# To-do list
1. Please rewrite the profile of Chris Dolan from "Raymond Ross meets" up to and including "awarded last year.", putting "contest" in place of "competition".
2. Translate this sentence from the profile of Chris Dolan into Spanish: "Disadvantage and literacy are always linked and you have to tackle disadvantage through literacy."

# Source excerpt
Raymond Ross meets Chris Dolan, Easterhouse's writer-in-residence and literacy link worker.
As he approaches his 40th birthday, writer Chris Dolan looks back and considers the most important writing competition he has ever won. Not the MacallanScotland on Sunday Short Story Prize he picked up in 1995, nor the Fringe First for his play Sabina!, which he was awarded last year.
"It was when I won a creative writing competition at St Peter's Primary in Partick, when I was eight," he says. "I decided then that I wanted to be a writer. Only, it took me 25 years before I showed a piece of writing to someone else."
Confidence plays a large part in any writer's education and this is something that Dolan, as writer-in-residence and literacy link worker in Easterhouse, is only too well aware of.
"Easterhouse is a particular place. It has a population the size of Perth, but there's nowhere you can buy a book," he says. "Disadvantage and literacy are always linked and you have to tackle disadvantage through literacy."
These are social and educational issues which Dolan is perhaps uniquely equipped to deal with. He took a degree in Spanish, Portuguese and English (at Glasgow and Lisbon universities), has worked as a community service volunteer on and off since he graduated in 1981 and has undertaken professional consultancy work from Venezuela and Barbados to Armenia and Namibia on behalf of UNESCO for projects concerning street children, enterprise education, disruptive adolescents and helping develop government youth policies.
"Economic viability demands language ability," he says. "Language is power. If you know how to write reports or speak in public, then you're politically advantaged. I've learned from Third World experience that literacy really is about empowerment."
Funded by the Scottish Arts Council and Glasgow Libraries, Dolan's residency is linked to the Easterhouse Literacy Campaign, which was begun in 1995. He spends 80 per cent of his time working in 12 targeted schools, the other 20 per cent working with adults.

# Dataset rows
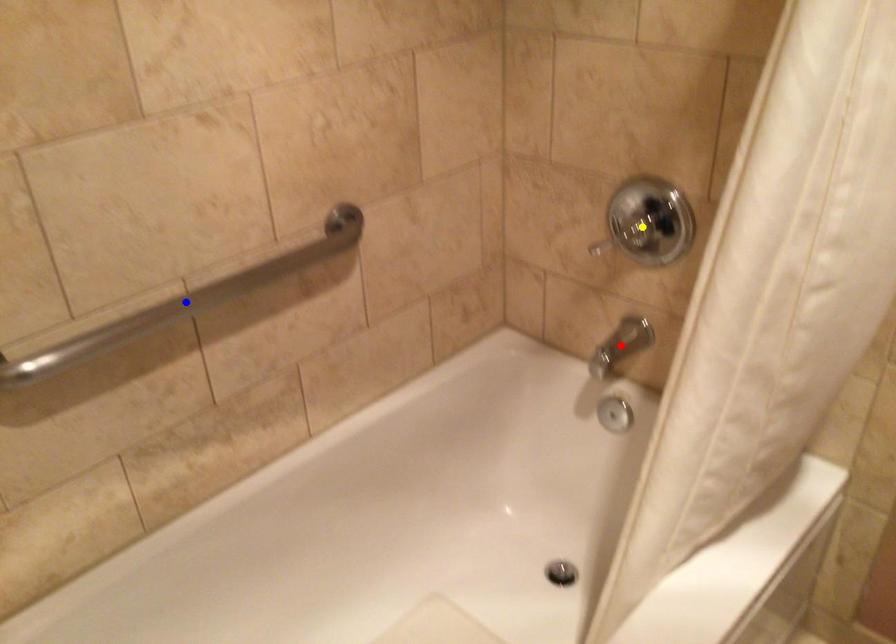
Order these from nearest to farthest:
yellow point, blue point, red point

red point → yellow point → blue point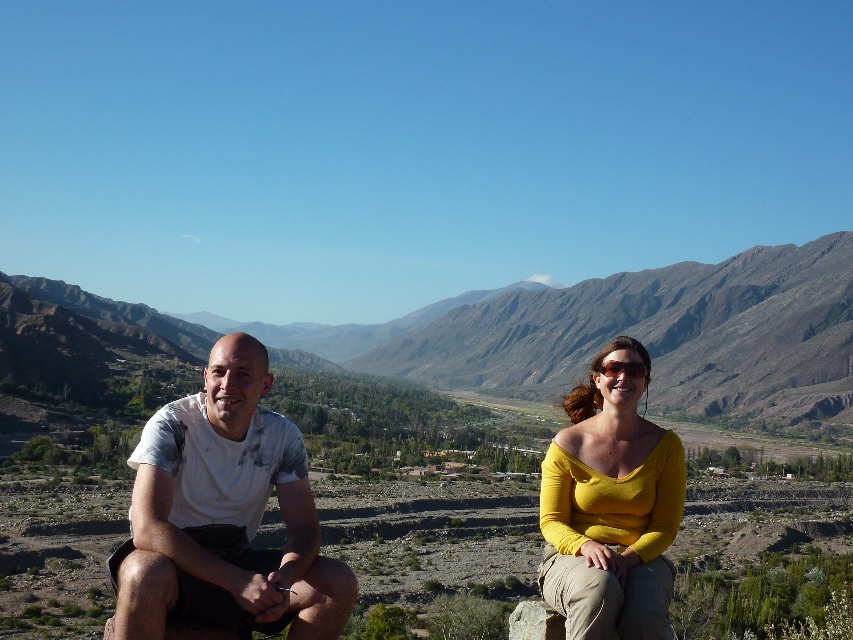
You are a photographer planning to take a photo of the two people sitting on the rocky outcrop. You want to ensure that the brown rocky mountain at center is clearly visible in the background. Based on their current positions, will the mountain be in the frame if you position the camera at the same level as their heads?

The brown rocky mountain at center is located at point (659, 333) in the image, which is towards the upper middle section of the frame. Since the camera is positioned at the same level as their heads, the mountain should be visible in the background as long as the camera angle is not too low or obstructed by the subjects.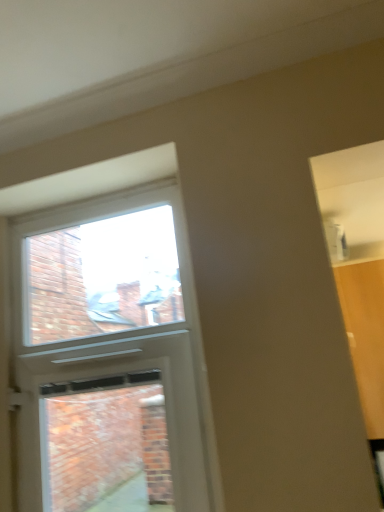
Question: From a real-world perspective, is clear glass window at upper center above or below white plastic screen door at upper left?

Choices:
 (A) above
 (B) below

Answer: (A)

Question: Which is correct: clear glass window at upper center is inside white plastic screen door at upper left, or outside of it?

Choices:
 (A) inside
 (B) outside

Answer: (B)

Question: Considering the positions of clear glass window at upper center and white plastic screen door at upper left in the image, is clear glass window at upper center bigger or smaller than white plastic screen door at upper left?

Choices:
 (A) big
 (B) small

Answer: (B)

Question: Considering the positions of white plastic screen door at upper left and clear glass window at upper center in the image, is white plastic screen door at upper left taller or shorter than clear glass window at upper center?

Choices:
 (A) tall
 (B) short

Answer: (A)

Question: Is point click(36, 442) closer or farther from the camera than point click(173, 237)?

Choices:
 (A) farther
 (B) closer

Answer: (B)

Question: From the image's perspective, is white plastic screen door at upper left located above or below clear glass window at upper center?

Choices:
 (A) above
 (B) below

Answer: (B)

Question: Relative to clear glass window at upper center, is white plastic screen door at upper left in front or behind?

Choices:
 (A) front
 (B) behind

Answer: (A)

# Results for each task
1.
Raymond Ross meets Chris Dolan, Easterhouse's writer-in-residence and literacy link worker.
As he approaches his 40th birthday, writer Chris Dolan looks back and considers the most important writing contest he has ever won. Not the MacallanScotland on Sunday Short Story Prize he picked up in 1995, nor the Fringe First for his play Sabina!, which he was awarded last year.

2. La desventaja y la alfabetización siempre están vinculadas, y hay que combatir la desventaja a través de la alfabetización.